Lacan’s paper, British psychiatry and the War, is doubly essential since it begins by unfolding the difference between the French and English position during WWII: “unreality” on the French side, “intrepidness and realism” on the side of the English. After this comparison, the paper examines with precision the clinical work of two English psychoanalysts, Bion and Rickmann. Lacan evokes the necessity of “totally mobilizing the Nation’s forces”, a necessity that prevails for the Coronavirus as well, and the clinical solutions that Bion and Rickmann invented to integrate subjects little inclined to commit themselves to it. He touts “the creative flame” that shines forth in the article they later published, “Intra-Group Tensions in Therapy. Their Study as the Task of the Group”, which Lacan translates: “Les tensions intérieures au groupe dans la thérapeutique. Leur étude proposée comme tâche au groupe”. He says he finds there “the miraculous feeling of the initial stages of the Freudian elaboration: that of finding in the very impasse of a situation the vital force of an intervention.”

So, this Coronavirus, what is it showing us?

On the English side there is little change, even if, in watching the evolution of political discourses since the blaring announcement of “herd immunization” we are witnessing a weakening, even an about-turn, of public authorities confronted with the disagreement of part of public opinion. And on the French side?

Since the end of February when measures were taken in Italy to contain the virus, several steps have been made in the face of the eruption of this piece of real that is the Coronavirus. Bringing it back to what is already known, and thereby banalizing it, the flu. Then, little by little, differentiating it from the flu, namely confronting the unknown, but while clinging to our modes of enjoyment. Perplexity, fear, time for not understanding, for lack of an instant of seeing. The moment of concluding came with this signifier war and the measures of confinement that wipe the slate clean of our modes of enjoyment.  This is when the real imposed itself as such.  It imposed itself indirectly via the measures of defense acted by government.

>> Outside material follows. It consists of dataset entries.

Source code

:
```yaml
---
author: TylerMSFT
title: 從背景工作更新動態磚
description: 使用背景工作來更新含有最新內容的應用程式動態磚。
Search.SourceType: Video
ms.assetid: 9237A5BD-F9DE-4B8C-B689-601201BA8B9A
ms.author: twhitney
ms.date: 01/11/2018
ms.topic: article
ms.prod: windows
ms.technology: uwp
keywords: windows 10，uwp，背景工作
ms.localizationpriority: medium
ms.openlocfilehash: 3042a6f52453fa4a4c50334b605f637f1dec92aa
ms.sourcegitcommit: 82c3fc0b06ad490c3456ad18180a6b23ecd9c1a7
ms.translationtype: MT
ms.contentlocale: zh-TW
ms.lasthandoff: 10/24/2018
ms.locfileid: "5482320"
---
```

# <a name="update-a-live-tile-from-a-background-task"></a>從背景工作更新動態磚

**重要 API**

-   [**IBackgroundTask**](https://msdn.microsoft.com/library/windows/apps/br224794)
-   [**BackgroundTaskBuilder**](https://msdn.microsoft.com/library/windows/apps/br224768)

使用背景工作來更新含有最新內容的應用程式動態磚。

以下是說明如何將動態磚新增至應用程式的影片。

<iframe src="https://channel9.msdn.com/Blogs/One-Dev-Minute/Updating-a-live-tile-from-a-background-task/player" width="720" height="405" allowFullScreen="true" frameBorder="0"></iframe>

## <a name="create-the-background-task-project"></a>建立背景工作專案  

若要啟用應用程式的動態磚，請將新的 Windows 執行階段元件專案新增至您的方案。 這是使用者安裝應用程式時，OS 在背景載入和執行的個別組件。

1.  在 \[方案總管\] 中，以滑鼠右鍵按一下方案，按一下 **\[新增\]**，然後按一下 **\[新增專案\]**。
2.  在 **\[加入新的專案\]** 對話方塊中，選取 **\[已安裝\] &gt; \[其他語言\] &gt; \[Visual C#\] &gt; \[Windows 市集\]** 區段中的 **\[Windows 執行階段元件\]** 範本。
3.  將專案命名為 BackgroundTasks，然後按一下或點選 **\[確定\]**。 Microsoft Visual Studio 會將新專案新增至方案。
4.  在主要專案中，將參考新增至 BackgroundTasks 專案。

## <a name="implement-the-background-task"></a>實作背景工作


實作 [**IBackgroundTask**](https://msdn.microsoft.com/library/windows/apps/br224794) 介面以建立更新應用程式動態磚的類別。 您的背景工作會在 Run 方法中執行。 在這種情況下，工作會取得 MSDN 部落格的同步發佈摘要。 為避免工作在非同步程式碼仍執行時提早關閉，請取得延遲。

It is clear that the real does not constitute a limit: speaking-beings need interdiction to treat it. The real, because it is of an aleatory order (random) is never enough to create a limit for speaking-beings. It can kill them, but death is not a limit that can be lived. The law is necessary. Why? I will posit, saying that the law, founded on an activation of the function of interdiction, is the condition of desire. Desire is, strictly speaking, vital to the speaking-being. It is, therefore, the only tool that the speaking bodies have at their disposal to treat the real. I qualify it as a tool because the way we make use of it depends on the sinthome of each of us. It results in an infinite number of ways of making, or not making, use of it, to bend without breaking. It is a choice for each of us: to change our way of functioning, shifting, postponing: as for example, the WAP Council’s decision to postpone the Congress scheduled for April until December. Or, at a more modest level, to write a short paper on the coronavirus about which nothing is known! In short, it’s about resourcing desire in so far as it implicates loss as its operational mode, but not all-loss, since it brings with it invention and thereby unprecedented knowledge.

 

Translated by Julia Richards

 


[1] Jacques Lacan, British Psychiatry and the War, Psychoanalytical Notebooks, Issue 33, London Society of the New Lacanian School (NLS), 2019.

[2] Pierre Duhem, The Aim and Structure of Physical Theory, Chapter VI, “The Structure of Physical Theory”, Princeton University Press, Princeton NJ, 1991 for the paperback version.